O detector de condição digital corresponde a um comparador de palavra em que o valor observado é comparado com um ou dois limites, Limite_A e Limite_B, dependendo da operação seleccionada. Esta operação é inteiramente realizada no domínio digital e a saída do Valor Lógico da Condição Digital (VLCD) apresenta um sinal binário dependente do seu resultado. O detector de condição analógica funciona segundo o mesmo princípio, mas apenas pode realizar operações sobre um nó de cada vez, seleccionado pelo multiplexador analógico representado na Figura 5-1. A saída Valor Lógico da Condição Analógica (VLCA) apresenta igualmente um sinal binário. Um circuito de selecção permite colocar na Saída de Condição Detectada (SCD, saída do DCM), o VLCD, o VLCA, ou uma função booleana de ambos. O DCM inclui potencialidades que podem ser encontradas como opções avançadas de sincronismo nalguns equipamentos usados na depuração de circuitos mistos [LeCroy 07] [Agilent 07]. A implementação adoptada para o DCM, satisfazendo os requisitos anteriores, reaproveita o circuito detector de condição digital proposto em [Alves 99], estendendo-se a sua funcionalidade para o domínio analógico.

O detector de condição digital tem por base a observabilidade proporcionada por um conjunto de DBMs, baseando-se o detector de condição analógica na observabilidade

proporcionada pelos ABMs. As grandezas associadas aos sinais analógicos são várias (e.g. tensão, corrente, frequência), mas o detector de condição desenvolvido apenas permite a detecção de tensões.

A Figura 5-2 ilustra a utilização do DCM numa operação de paragem por condição para um circuito misto baseado em microprocessador. Neste tipo de aplicações há todo o interesse em permitir a paragem no instante em que ocorre a condição, independentemente desta ter lugar no domínio digital ou no analógico, embora a paragem por condição não seja habitualmente possível neste último caso.

Figura 5-2: Utilização do DCM durante uma operação de paragem.

O DCM proposto ultrapassa a dificuldade referida, permitindo executar a paragem do microprocessador logo que se detecta a condição analógica, digital ou mista, inibindo a sua entrada de relógio (clock) e forçando o circuito a memorizar o estado actual.

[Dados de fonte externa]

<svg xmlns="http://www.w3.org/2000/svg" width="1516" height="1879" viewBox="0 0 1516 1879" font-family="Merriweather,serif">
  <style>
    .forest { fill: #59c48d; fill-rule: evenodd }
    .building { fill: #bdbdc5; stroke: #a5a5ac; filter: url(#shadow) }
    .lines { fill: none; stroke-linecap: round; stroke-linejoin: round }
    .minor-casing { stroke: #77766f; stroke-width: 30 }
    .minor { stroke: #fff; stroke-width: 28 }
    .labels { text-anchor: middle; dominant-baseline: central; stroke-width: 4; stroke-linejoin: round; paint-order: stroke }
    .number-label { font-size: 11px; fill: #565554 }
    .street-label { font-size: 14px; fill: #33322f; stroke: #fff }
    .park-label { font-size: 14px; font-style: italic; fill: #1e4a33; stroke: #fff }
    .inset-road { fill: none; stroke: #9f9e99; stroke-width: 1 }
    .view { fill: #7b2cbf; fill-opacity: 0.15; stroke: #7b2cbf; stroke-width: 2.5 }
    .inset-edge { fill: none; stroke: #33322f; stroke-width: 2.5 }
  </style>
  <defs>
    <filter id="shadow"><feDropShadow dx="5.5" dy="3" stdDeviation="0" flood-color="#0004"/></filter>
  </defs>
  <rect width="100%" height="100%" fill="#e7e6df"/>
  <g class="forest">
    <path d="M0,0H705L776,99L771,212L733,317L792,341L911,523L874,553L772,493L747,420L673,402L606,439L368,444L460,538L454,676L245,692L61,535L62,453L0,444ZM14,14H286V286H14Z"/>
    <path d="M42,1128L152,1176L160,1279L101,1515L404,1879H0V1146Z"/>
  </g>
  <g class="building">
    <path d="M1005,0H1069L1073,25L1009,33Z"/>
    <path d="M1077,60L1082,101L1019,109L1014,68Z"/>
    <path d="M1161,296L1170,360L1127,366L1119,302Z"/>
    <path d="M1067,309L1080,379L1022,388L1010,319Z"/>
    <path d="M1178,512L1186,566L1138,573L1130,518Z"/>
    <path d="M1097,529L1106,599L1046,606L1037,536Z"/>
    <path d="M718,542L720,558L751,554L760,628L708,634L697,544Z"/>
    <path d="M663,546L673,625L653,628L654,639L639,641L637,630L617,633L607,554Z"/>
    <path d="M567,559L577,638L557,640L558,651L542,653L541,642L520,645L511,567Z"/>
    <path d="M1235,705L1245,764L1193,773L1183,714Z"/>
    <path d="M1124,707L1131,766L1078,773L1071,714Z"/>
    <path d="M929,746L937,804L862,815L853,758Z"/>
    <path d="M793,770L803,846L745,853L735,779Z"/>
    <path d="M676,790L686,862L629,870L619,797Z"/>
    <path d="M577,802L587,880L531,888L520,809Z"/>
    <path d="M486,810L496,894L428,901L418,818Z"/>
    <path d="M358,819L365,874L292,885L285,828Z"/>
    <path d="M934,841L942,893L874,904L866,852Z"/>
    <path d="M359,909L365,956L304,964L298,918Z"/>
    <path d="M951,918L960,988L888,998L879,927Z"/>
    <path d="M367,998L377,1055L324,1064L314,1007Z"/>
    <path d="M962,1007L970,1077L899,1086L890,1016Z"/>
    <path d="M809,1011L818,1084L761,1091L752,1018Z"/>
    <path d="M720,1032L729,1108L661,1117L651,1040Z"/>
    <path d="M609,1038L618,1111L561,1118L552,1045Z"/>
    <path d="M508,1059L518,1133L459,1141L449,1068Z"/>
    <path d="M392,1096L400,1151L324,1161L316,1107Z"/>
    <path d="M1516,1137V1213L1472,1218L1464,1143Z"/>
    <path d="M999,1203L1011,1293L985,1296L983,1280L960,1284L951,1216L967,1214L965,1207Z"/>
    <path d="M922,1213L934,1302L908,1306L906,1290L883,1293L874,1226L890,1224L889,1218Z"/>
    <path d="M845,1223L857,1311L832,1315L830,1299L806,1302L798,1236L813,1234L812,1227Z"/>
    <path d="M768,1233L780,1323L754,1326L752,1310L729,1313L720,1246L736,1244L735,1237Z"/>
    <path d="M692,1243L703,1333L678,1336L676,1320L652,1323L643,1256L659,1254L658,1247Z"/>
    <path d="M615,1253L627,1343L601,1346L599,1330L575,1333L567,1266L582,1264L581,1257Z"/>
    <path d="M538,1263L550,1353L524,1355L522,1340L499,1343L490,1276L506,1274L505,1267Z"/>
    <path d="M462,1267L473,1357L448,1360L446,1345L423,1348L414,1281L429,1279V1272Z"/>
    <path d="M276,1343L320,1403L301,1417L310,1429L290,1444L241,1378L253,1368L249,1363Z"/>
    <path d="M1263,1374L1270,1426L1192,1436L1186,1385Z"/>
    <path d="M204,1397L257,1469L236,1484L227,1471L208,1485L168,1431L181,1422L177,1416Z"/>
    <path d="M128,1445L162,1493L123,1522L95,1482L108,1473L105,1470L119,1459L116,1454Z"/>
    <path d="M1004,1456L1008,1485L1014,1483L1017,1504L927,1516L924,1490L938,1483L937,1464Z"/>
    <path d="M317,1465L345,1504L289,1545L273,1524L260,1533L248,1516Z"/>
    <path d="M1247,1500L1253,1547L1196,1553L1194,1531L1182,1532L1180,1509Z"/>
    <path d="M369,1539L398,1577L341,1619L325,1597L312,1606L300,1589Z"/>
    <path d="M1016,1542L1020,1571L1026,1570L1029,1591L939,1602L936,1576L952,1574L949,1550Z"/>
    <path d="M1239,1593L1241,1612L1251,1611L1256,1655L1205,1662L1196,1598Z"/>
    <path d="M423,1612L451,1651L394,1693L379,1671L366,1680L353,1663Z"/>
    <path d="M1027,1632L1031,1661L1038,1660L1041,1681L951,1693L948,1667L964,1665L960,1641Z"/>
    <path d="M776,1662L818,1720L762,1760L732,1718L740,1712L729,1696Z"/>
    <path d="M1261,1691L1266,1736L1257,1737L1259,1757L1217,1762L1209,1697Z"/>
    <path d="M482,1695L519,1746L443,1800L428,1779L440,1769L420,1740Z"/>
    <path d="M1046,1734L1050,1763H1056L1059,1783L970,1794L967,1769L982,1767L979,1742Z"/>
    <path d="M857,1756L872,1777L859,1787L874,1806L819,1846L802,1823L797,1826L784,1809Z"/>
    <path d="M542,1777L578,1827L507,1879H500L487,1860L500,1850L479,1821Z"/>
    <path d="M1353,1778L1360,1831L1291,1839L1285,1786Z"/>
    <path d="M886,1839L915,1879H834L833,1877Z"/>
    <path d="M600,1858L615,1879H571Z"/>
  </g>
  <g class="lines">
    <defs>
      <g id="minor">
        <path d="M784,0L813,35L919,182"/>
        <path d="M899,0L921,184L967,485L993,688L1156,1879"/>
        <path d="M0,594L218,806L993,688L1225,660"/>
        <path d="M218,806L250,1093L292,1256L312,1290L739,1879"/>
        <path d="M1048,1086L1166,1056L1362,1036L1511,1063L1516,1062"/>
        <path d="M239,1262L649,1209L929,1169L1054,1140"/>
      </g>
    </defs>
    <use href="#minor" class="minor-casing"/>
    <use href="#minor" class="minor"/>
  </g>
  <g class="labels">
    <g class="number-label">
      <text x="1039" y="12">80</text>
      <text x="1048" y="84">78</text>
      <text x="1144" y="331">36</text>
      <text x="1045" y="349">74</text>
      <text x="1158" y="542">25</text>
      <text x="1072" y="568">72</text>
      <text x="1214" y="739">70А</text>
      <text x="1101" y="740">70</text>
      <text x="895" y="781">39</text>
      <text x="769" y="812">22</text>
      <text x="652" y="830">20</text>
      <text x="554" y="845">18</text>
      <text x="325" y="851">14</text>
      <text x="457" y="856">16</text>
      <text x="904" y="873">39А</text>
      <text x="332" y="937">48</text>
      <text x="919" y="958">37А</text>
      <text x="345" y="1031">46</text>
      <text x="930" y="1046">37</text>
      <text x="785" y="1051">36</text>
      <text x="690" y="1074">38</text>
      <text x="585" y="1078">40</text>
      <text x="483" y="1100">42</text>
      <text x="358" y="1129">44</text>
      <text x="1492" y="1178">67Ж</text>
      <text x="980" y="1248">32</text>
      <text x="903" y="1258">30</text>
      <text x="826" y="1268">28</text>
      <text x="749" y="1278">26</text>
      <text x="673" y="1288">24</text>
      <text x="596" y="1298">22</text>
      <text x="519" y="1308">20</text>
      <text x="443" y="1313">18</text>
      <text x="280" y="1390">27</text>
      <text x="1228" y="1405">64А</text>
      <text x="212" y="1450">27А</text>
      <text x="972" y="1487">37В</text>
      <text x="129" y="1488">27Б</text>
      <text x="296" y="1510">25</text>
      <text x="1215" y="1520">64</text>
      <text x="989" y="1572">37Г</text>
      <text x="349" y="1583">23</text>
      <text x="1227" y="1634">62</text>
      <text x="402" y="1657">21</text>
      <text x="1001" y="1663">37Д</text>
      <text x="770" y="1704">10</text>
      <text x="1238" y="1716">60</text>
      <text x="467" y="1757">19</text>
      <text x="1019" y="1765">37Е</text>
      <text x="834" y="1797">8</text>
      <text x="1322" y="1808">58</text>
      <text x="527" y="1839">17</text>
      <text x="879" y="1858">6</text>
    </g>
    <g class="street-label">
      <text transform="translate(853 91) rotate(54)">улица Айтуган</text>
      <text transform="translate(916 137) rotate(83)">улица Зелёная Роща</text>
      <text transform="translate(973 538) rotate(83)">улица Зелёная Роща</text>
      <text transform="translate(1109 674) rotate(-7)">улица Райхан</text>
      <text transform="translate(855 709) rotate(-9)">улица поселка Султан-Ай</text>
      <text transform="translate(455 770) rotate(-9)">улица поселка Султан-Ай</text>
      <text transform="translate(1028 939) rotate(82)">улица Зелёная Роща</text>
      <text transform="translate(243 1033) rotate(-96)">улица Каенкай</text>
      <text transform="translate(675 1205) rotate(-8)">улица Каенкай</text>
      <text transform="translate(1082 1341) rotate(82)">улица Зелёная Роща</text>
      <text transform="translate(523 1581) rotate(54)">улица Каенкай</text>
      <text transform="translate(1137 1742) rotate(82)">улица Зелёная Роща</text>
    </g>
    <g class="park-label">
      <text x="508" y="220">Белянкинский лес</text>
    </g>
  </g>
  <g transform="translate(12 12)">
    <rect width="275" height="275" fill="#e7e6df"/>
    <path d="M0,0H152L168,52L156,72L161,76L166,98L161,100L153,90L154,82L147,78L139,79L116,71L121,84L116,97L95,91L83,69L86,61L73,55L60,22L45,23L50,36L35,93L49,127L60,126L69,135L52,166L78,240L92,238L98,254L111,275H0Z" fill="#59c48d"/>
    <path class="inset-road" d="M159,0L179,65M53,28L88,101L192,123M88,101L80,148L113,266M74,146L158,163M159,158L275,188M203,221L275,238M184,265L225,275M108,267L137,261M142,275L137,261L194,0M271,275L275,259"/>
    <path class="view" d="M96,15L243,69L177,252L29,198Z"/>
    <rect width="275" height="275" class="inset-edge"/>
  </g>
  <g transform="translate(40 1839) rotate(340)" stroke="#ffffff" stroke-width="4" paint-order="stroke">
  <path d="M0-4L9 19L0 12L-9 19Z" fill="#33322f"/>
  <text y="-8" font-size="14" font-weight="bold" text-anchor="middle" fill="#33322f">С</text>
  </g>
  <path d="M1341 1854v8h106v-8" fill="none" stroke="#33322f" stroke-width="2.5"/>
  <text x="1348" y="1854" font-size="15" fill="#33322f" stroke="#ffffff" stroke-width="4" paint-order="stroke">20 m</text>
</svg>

O desenvolvimento do DCM, com base na infra-estrutura IEEE1149.4, será apresentado na secção seguinte.

5.2.

I

MPLEMENTAÇÃO DO DETECTOR DE CONDIÇÃO MISTA

O desenvolvimento do DCM proposto é inteiramente realizado com base na infra-estrutura IEEE1149.4, que acomoda e endereça os blocos adicionais do detector, sendo também utilizada para aceder aos nós sob depuração e para memorizar os limites associados às

operações de detecção. A integração do DCM na infra-estrutura IEEE1149.4 dará origem a uma nova estrutura de registos e a um conjunto de instruções opcionais, como veremos nas secções seguintes.